What the task requires: Rewrite everything from the line containing "studentu organizācijas valde, lai" down to the line containing "un tālredzīgo vidi", putting "Viesu grupa" in place of "Delegācija" and leaving the rest untouched.

(Stored entries)

------------------------------------------------

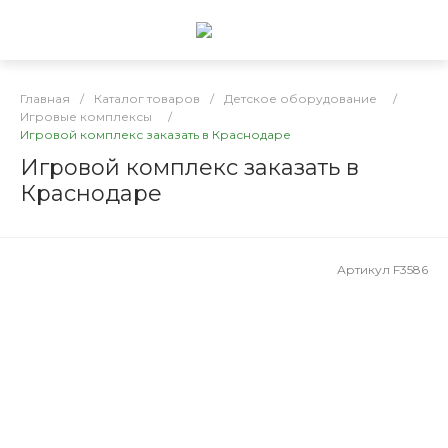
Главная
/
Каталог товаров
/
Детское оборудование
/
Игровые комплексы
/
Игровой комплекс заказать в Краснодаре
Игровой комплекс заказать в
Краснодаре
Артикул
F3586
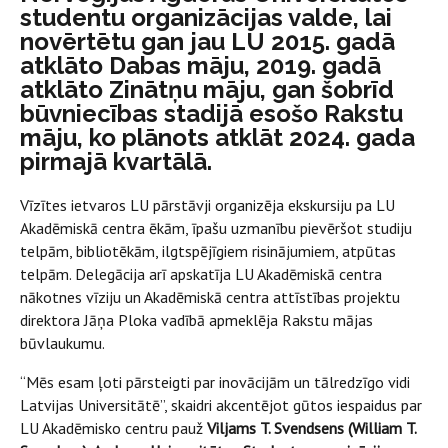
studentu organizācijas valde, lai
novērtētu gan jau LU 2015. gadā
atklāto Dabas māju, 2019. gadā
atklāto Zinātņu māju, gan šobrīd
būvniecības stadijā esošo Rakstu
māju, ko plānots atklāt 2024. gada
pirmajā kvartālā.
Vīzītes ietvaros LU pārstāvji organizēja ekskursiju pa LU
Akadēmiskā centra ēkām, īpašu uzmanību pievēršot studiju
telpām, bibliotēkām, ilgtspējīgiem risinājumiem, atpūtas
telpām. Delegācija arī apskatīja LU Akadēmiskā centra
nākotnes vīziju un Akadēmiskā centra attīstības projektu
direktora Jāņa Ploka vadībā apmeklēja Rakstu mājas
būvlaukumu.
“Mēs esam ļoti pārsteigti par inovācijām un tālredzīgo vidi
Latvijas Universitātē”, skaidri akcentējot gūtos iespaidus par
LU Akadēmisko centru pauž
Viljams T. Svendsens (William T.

------------------------------------------------

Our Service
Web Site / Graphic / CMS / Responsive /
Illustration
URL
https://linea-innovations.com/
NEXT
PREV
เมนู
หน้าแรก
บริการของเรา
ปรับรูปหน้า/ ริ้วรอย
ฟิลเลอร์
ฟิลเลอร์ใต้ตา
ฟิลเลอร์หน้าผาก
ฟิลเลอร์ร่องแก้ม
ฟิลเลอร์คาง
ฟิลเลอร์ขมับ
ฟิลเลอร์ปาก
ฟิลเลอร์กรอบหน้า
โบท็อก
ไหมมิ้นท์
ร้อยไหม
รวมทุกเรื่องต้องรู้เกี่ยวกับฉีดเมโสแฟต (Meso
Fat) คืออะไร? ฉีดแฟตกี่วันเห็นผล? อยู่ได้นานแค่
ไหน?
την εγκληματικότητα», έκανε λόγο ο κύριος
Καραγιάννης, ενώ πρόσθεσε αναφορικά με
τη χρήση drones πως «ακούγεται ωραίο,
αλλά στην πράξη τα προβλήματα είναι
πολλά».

------------------------------------------------

Finished task:
studentu organizācijas valde, lai
novērtētu gan jau LU 2015. gadā
atklāto Dabas māju, 2019. gadā
atklāto Zinātņu māju, gan šobrīd
būvniecības stadijā esošo Rakstu
māju, ko plānots atklāt 2024. gada
pirmajā kvartālā.
Vīzītes ietvaros LU pārstāvji organizēja ekskursiju pa LU
Akadēmiskā centra ēkām, īpašu uzmanību pievēršot studiju
telpām, bibliotēkām, ilgtspējīgiem risinājumiem, atpūtas
telpām. Viesu grupa arī apskatīja LU Akadēmiskā centra
nākotnes vīziju un Akadēmiskā centra attīstības projektu
direktora Jāņa Ploka vadībā apmeklēja Rakstu mājas
būvlaukumu.
“Mēs esam ļoti pārsteigti par inovācijām un tālredzīgo vidi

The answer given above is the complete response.